Source data:
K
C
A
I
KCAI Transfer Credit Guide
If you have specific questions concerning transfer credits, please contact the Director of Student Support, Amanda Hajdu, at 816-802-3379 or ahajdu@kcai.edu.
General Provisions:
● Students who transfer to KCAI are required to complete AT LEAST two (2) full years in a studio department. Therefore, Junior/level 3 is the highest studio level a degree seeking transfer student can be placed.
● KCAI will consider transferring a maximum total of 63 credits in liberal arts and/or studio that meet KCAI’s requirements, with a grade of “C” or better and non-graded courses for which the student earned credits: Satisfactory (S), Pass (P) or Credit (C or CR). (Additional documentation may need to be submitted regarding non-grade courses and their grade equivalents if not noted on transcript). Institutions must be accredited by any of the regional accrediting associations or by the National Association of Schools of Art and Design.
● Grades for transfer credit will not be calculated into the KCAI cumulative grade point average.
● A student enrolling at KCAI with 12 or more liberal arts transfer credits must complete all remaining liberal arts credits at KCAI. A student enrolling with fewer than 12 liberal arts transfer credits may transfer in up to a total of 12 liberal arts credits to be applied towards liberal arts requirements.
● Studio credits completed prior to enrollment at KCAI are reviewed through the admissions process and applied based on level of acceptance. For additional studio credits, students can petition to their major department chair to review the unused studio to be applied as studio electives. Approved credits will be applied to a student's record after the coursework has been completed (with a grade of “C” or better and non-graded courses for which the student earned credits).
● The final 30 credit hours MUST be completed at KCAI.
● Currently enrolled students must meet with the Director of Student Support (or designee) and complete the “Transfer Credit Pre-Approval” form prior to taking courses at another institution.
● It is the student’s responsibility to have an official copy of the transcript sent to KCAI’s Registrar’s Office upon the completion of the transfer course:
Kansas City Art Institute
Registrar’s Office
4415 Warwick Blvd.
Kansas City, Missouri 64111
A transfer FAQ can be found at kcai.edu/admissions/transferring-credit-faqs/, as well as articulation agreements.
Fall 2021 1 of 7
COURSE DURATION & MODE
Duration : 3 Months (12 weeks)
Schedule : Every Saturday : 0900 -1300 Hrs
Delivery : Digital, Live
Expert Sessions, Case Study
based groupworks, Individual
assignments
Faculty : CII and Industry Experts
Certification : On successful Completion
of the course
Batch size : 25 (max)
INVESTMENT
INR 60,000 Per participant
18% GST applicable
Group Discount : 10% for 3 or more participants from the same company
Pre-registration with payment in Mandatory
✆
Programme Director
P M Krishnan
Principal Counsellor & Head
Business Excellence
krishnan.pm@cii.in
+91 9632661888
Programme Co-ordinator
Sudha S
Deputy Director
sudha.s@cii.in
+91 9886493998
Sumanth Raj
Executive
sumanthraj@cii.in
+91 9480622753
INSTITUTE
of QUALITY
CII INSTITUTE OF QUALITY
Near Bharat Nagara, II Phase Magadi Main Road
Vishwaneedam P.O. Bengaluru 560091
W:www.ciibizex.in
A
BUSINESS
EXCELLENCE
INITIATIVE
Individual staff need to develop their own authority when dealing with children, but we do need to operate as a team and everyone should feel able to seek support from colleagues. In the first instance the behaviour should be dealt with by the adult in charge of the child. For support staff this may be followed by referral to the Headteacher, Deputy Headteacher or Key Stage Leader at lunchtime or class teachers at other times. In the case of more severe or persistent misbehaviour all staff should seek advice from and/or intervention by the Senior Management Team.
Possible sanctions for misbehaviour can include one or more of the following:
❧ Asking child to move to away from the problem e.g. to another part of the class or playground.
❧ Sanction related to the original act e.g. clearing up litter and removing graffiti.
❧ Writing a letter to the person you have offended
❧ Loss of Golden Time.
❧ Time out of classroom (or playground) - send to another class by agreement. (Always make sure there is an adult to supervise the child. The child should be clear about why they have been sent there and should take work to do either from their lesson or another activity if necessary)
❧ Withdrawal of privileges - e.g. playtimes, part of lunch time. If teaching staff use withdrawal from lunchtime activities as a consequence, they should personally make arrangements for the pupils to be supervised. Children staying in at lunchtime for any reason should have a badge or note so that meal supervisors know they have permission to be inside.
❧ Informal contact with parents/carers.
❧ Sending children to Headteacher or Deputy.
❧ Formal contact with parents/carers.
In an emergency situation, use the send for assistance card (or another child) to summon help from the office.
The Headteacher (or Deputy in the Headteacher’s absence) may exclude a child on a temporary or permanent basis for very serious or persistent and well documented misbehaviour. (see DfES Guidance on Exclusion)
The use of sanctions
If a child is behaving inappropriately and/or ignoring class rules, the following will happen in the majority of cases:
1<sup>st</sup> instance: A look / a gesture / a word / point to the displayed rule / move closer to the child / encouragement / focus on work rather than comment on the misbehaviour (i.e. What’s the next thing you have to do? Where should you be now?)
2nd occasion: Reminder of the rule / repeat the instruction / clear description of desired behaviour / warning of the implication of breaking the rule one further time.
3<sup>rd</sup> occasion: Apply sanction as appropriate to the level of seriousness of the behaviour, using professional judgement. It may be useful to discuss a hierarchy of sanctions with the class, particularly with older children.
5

> What to work on:
Above are the records. Copy the lines beginning at the one that has "of the course" and ending with the one that has "Headteacher or Deputy.", unchanged.

> Expected answer:
of the course
Batch size : 25 (max)
INVESTMENT
INR 60,000 Per participant
18% GST applicable
Group Discount : 10% for 3 or more participants from the same company
Pre-registration with payment in Mandatory
✆
Programme Director
P M Krishnan
Principal Counsellor & Head
Business Excellence
krishnan.pm@cii.in
+91 9632661888
Programme Co-ordinator
Sudha S
Deputy Director
sudha.s@cii.in
+91 9886493998
Sumanth Raj
Executive
sumanthraj@cii.in
+91 9480622753
INSTITUTE
of QUALITY
CII INSTITUTE OF QUALITY
Near Bharat Nagara, II Phase Magadi Main Road
Vishwaneedam P.O. Bengaluru 560091
W:www.ciibizex.in
A
BUSINESS
EXCELLENCE
INITIATIVE
Individual staff need to develop their own authority when dealing with children, but we do need to operate as a team and everyone should feel able to seek support from colleagues. In the first instance the behaviour should be dealt with by the adult in charge of the child. For support staff this may be followed by referral to the Headteacher, Deputy Headteacher or Key Stage Leader at lunchtime or class teachers at other times. In the case of more severe or persistent misbehaviour all staff should seek advice from and/or intervention by the Senior Management Team.
Possible sanctions for misbehaviour can include one or more of the following:
❧ Asking child to move to away from the problem e.g. to another part of the class or playground.
❧ Sanction related to the original act e.g. clearing up litter and removing graffiti.
❧ Writing a letter to the person you have offended
❧ Loss of Golden Time.
❧ Time out of classroom (or playground) - send to another class by agreement. (Always make sure there is an adult to supervise the child. The child should be clear about why they have been sent there and should take work to do either from their lesson or another activity if necessary)
❧ Withdrawal of privileges - e.g. playtimes, part of lunch time. If teaching staff use withdrawal from lunchtime activities as a consequence, they should personally make arrangements for the pupils to be supervised. Children staying in at lunchtime for any reason should have a badge or note so that meal supervisors know they have permission to be inside.
❧ Informal contact with parents/carers.
❧ Sending children to Headteacher or Deputy.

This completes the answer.